I would imagine Nuitka is slower, because it cannot apply dynamic optimisations which are the key technique for making a language like Python fast, but more predictable and regular as the dynamic optimisations that PyPy uses are vulnerable to performance cliffs.
Are there any profile-guided optimisation methods for Python? Like, something that saves information from PyPy's dynamic optimisations on first run and uses them later for an AOT approach?
Yes, compare to LuaJIT. On a good day, it can bite C's shiny metal ass, but consistent and reliable application performance requires intimate knowledge of those performance cliffs.
Can it actually? I've certainly seen benchmark's where a JITed program is comparable/marginally faster than a C program, but I've never seen one where it outright trounces C.
Yes. A jit compiler can compile based on both code and data, and can compile all the dependencies.
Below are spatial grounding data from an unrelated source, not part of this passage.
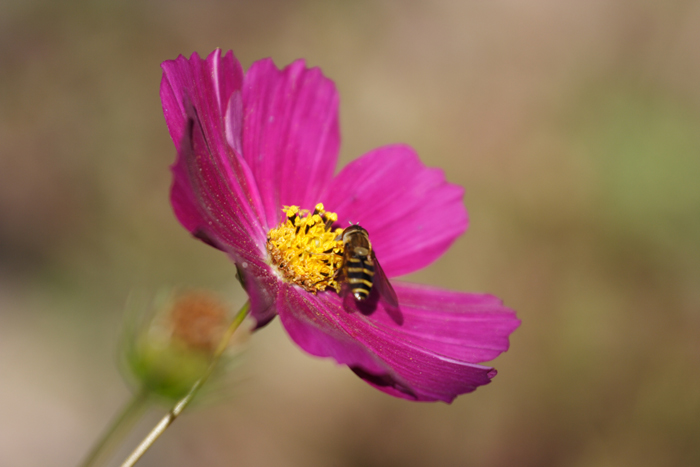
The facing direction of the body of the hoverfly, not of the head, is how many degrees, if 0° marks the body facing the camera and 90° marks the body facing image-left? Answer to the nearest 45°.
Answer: approximately 180°
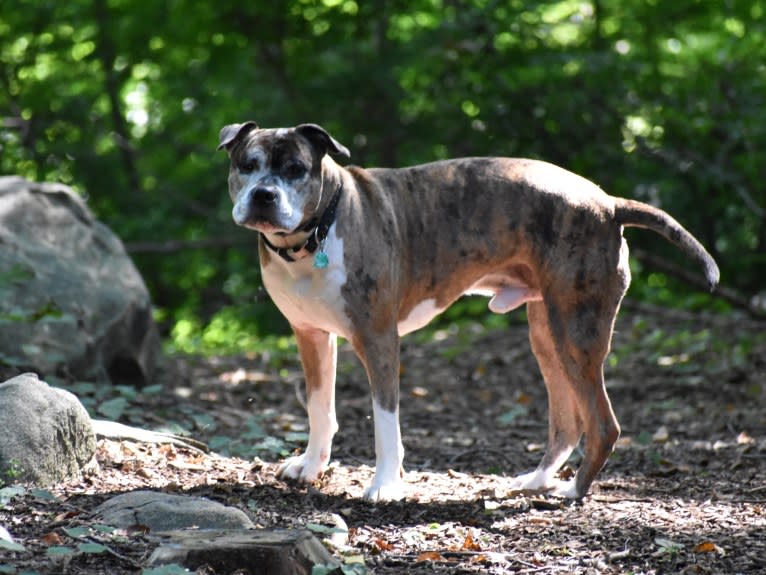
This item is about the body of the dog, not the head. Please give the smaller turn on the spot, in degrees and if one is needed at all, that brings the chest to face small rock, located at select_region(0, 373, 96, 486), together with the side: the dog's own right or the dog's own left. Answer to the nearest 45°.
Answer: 0° — it already faces it

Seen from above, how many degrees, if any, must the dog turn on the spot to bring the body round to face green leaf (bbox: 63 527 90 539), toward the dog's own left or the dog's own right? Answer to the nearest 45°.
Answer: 0° — it already faces it

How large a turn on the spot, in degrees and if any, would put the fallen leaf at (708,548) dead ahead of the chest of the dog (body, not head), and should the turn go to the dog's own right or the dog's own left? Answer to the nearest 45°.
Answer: approximately 90° to the dog's own left

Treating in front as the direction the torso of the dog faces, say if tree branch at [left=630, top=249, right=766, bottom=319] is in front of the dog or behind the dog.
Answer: behind

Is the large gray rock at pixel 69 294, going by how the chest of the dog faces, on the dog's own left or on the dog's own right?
on the dog's own right

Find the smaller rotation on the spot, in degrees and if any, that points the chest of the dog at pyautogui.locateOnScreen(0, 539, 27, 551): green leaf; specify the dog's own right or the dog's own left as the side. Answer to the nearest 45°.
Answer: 0° — it already faces it

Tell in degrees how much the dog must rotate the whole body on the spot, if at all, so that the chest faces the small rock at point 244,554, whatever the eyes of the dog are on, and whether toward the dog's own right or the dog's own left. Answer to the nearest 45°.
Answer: approximately 45° to the dog's own left

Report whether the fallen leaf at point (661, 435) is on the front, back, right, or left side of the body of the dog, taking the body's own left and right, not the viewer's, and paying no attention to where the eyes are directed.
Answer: back

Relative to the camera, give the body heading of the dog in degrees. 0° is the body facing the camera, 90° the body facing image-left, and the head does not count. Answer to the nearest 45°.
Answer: approximately 45°

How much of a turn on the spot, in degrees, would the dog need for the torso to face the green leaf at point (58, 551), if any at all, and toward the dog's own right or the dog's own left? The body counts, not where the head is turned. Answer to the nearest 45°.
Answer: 0° — it already faces it

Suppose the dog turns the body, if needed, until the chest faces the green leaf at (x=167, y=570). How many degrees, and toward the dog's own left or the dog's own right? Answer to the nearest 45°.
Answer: approximately 45° to the dog's own left

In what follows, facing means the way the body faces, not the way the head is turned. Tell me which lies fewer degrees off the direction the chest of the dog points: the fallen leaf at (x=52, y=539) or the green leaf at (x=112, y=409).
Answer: the fallen leaf
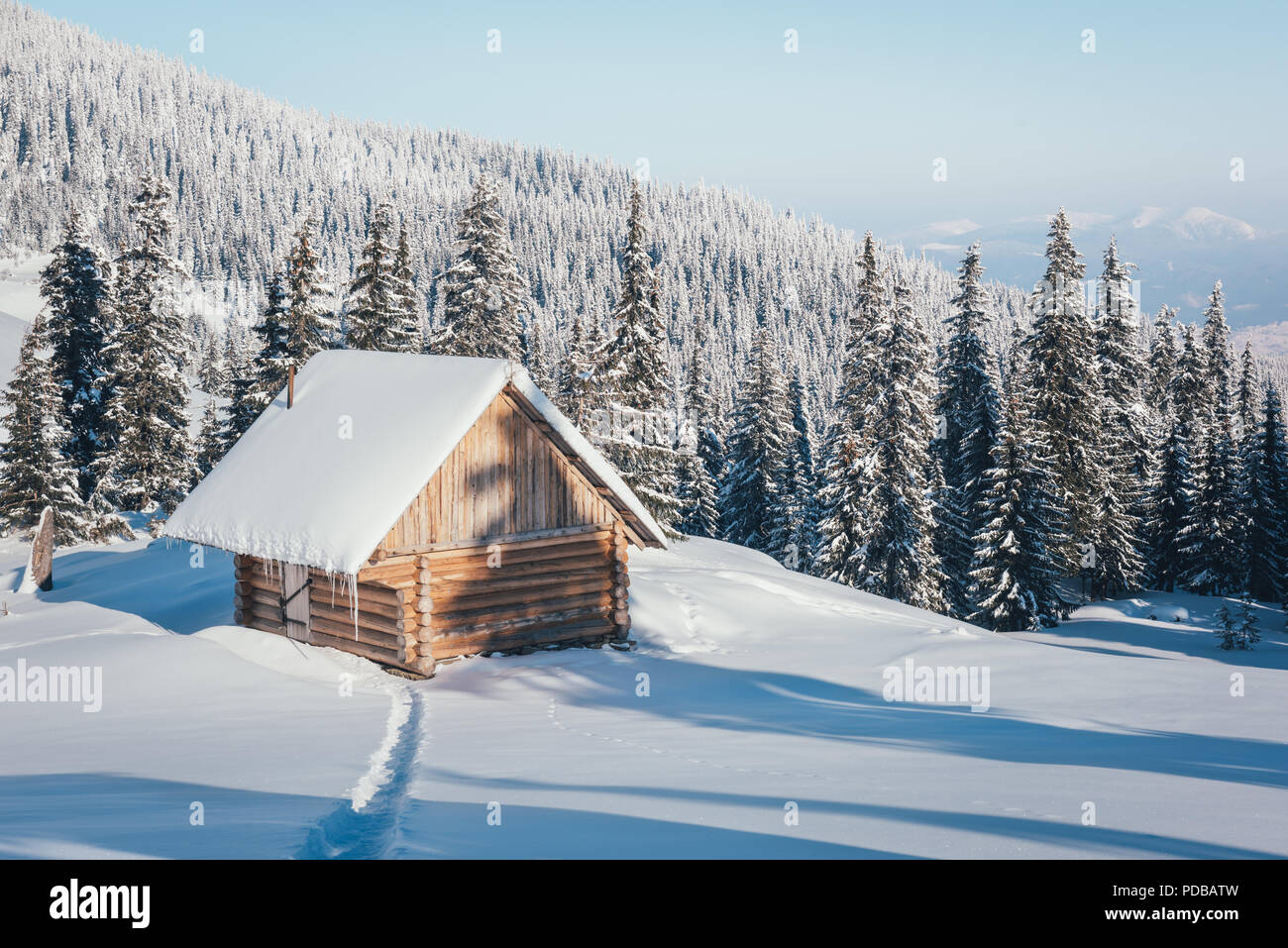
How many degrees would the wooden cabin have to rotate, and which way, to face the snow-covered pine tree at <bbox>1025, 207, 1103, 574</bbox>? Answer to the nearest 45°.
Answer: approximately 180°

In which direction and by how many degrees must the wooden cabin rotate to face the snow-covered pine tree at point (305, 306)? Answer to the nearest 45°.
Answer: approximately 135° to its right

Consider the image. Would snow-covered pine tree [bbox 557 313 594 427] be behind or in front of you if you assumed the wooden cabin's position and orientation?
behind

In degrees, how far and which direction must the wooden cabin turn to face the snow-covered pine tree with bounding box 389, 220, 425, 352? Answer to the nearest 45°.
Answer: approximately 135° to its right

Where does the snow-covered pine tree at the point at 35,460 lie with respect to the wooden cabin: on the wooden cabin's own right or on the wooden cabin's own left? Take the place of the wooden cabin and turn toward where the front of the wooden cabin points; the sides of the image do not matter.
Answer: on the wooden cabin's own right

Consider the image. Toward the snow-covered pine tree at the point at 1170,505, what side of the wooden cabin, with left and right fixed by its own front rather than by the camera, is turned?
back

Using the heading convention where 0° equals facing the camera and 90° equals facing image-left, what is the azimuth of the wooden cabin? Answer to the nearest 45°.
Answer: approximately 45°

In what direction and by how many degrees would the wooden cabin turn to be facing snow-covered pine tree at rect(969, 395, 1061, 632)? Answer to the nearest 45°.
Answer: approximately 180°

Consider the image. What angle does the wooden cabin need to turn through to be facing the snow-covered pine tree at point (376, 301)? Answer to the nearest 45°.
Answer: approximately 135° to its right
In contrast an aot compiler must only use the code and links to other pre-compiled binaries.
Further, a jit can compile to specific hardware. An aot must anticipate what hardware is possible. If you aot compile to several possible hardware configs, then you'll bloat the binary.
Which is great in theory, but what was intending to ask was are there any actual examples of JITed programs which beat C by a large margin? Because, as I say, I've only ever seen ones which are comparable to C.
Trouble is, you don't tend to write a big program in two languages the exact same way. The rewrite nearly always wins because of algorithm improvements and cleaning cruft. So it's hard to benchmark.
If two small programs are about the same speed in C vs JITlang, then the theory says the JITted one should take over as the program gets bigger.